> _执行任务_
A - 请从下面欧拉路径题目的正文中摘录一段原文：从含有“In graph theory, an”的词句开始，到“semi-Eulerian, or non-Eulerian.”之后为止。
B - 接着下面欧拉路径题目的正文往下写，从其最后一句之后续写。

> _页面正文_
PAT甲级 1126. Eulerian Path (25)

1126. Eulerian Path (25)

时间限制

300 ms

内存限制

65536 kB

代码长度限制

16000 B

判题程序

Standard

作者

CHEN, Yue

In graph theory, an Eulerian path is a path in a graph which visits every edge exactly once. Similarly, an Eulerian circuit is an Eulerian path which starts and ends on the same vertex. They were first discussed by Leonhard Euler while solving the famous Seven
Bridges of Konigsberg problem in 1736. It has been proven that connected graphs with all vertices of even degree have an Eulerian circuit, and such graphs are called Eulerian. If there are exactly two vertices of odd degree, all Eulerian paths
start at one of them and end at the other. A graph that has an Eulerian path but not an Eulerian circuit is called semi-Eulerian. (Cited from https://en.wikipedia.org/wiki/Eulerian_path)

Given an undirected graph, you are supposed to tell if it is Eulerian, semi-Eulerian, or non-Eulerian.

Input Specification:

Each input file contains one test case. Each case starts with a line containing 2 numbers N (<= 500), and M, which are the total number of vertices, and the number of edges, respectively. Then M lines follow, each describes an edge by giving the two ends of
the edge (the vertices are numbered from 1 to N).

Output Specification:

For each test case, first print in a line the degrees of the vertices in ascending order of their indices. Then in the next line print your conclusion about the graph -- either "Eulerian", "Semi-Eulerian", or "Non-Eulerian". Note that all the numbers in the
first line must be separated by exactly 1 space, and there must be no extra space at the beginning or the end of the line.

> _原始材料_

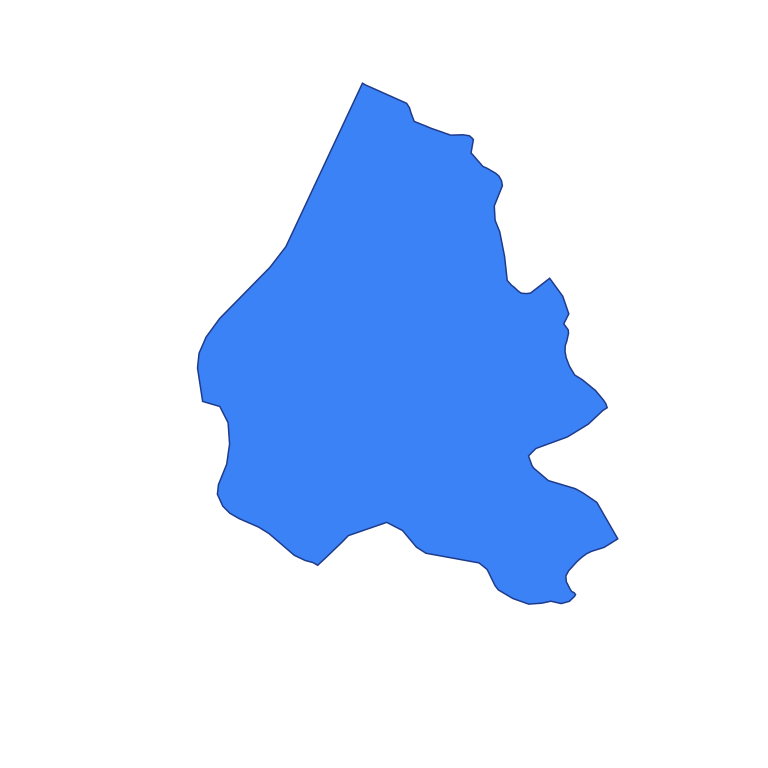 an SVG outline of Copán, rotated 333°
{"feature_id": "HND-651", "entity_name": "Copán", "entity_type": "Department", "adm_level": 1, "iso_a3": "HND", "parent_name": "Honduras", "parent_adm1": "", "projection": "orthographic", "projection_center": [-88.847, 14.9], "detail": "fine", "context": "isolated", "style": "filled", "palette": "blue", "viewbox_px": 768, "rotation_deg": 333, "n_neighbors": 0, "source": "natural_earth", "source_scale": "10m", "svg_char_len": 1551}
<svg xmlns="http://www.w3.org/2000/svg" viewBox="0 0 768 768"><g transform="rotate(333 384 384)"><path d="M242.5,265.0L246.8,261.4L267.4,251.0L335.5,228.2L358.9,217.1L443.7,151.1L501.4,106.2L503.3,109.2L531.6,144.2L532.1,149.7L531.2,154.2L530.1,163.7L542.4,177.9L556.3,192.5L567.3,197.7L572.7,201.5L574.0,204.4L574.6,206.8L566.5,217.6L570.9,235.1L573.8,238.6L579.2,247.0L580.8,251.0L581.0,256.1L579.5,261.1L563.1,275.4L557.3,288.6L556.2,301.0L549.4,324.9L540.8,347.7L542.4,353.8L544.0,357.1L545.5,361.5L547.4,365.3L551.9,368.1L555.9,369.5L579.6,365.0L583.1,387.0L580.5,405.4L571.5,412.0L572.7,419.5L571.4,422.6L566.5,428.6L562.9,432.1L560.0,437.4L558.3,443.1L557.3,452.2L558.0,462.6L562.6,470.2L569.5,485.8L572.3,498.3L572.7,502.3L572.1,506.4L566.8,507.0L547.8,512.5L523.5,514.4L490.0,510.4L480.1,513.7L478.8,524.0L479.2,526.9L486.5,544.6L507.0,564.2L511.9,571.5L519.9,586.1L522.0,628.1L506.0,629.5L492.9,627.3L487.5,627.2L481.4,628.2L474.9,630.0L463.8,634.2L458.9,637.6L456.7,642.9L456.7,651.2L457.0,654.1L458.6,656.2L459.1,658.5L457.4,659.7L450.5,661.8L442.2,660.1L434.1,653.3L425.0,650.9L413.0,645.8L401.4,633.6L392.4,619.4L391.4,614.2L391.7,596.1L387.5,586.6L344.5,553.8L338.8,544.0L334.0,523.0L323.6,508.5L283.4,502.9L274.6,505.9L252.8,512.5L242.6,515.4L239.7,510.9L233.6,505.4L226.3,495.9L213.7,465.2L207.4,454.7L193.9,438.3L188.0,429.3L184.9,419.7L185.5,406.6L190.8,398.5L207.5,384.0L213.9,374.8L219.1,367.5L227.5,347.8L227.5,329.5L214.5,317.2L225.1,285.1L233.2,272.6L242.5,265.0Z" fill="#3b82f6" stroke="#1e3a8a" stroke-width="1.5"/></g></svg>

> _书面回答_
A -
In graph theory, an Eulerian path is a path in a graph which visits every edge exactly once. Similarly, an Eulerian circuit is an Eulerian path which starts and ends on the same vertex. They were first discussed by Leonhard Euler while solving the famous Seven
Bridges of Konigsberg problem in 1736. It has been proven that connected graphs with all vertices of even degree have an Eulerian circuit, and such graphs are called Eulerian. If there are exactly two vertices of odd degree, all Eulerian paths
start at one of them and end at the other. A graph that has an Eulerian path but not an Eulerian circuit is called semi-Eulerian. (Cited from https://en.wikipedia.org/wiki/Eulerian_path)

Given an undirected graph, you are supposed to tell if it is Eulerian, semi-Eulerian, or non-Eulerian.

B -
Sample Input 1:

7 12
5 7
1 2
1 3
2 3
2 4
3 4
5 2
7 6
6 3
4 5
6 4
5 6

Sample Output 1:

2 4 4 4 4 4 2
Eulerian

Sample Input 2:

6 10
1 2
1 3
2 3
2 4
3 4
5 2
6 3
4 5
6 4
5 6

Sample Output 2:

2 4 4 4 3 3
Semi-Eulerian

Sample Input 3:

5 8
1 2
2 5
5 4
4 1
1 3
3 2
3 4
5 3

Sample Output 3:

3 3 4 3 3
Non-Eulerian

——————————————————————————————

题目的意思是给出n条边的关系，输出每个点的度和判断是欧拉回路还是欧拉路径还是什么都不是

思路：开数组保存每个点的度，先并查集找出是否是一个连通图，再找出度为奇数的点的数量没如果没有则为欧拉回路，如果是2个则为欧拉路径，否则什么都不是

#include<iostream>
#include<cstdio>
#include<cmath>
#include<cstring>
#include<algorithm>
#include<string>
#include<queue>
#include<stack>
#include<map>
#include<set>
using namespace std;
#define LL long long
const int inf=0x3f3f3f3f;

int cnt[10005];
int pre[10005];
void init()
{
    for(int i=0; i<10005; i++)
        pre[i]=i;
}

int fin(int x)
{
    return x==pre[x]?x:pre[x]=fin(pre[x]);
}

int main()
{
    int m,n,u,v;
    scanf("%d%d",&m,&n);
    memset(cnt,0,sizeof cnt);
    init();
    for(int i=0; i<n; i++)
    {
        scanf("%d%d",&u,&v);
        int a=fin(u);
        int b=fin(v);
        if(a!=b)
            pre[a]=b;
        cnt[u]++,cnt[v]++;
    }
    int ans=0;
    int q=0;
    int flag=0;
    for(int i=1; i<=m; i++)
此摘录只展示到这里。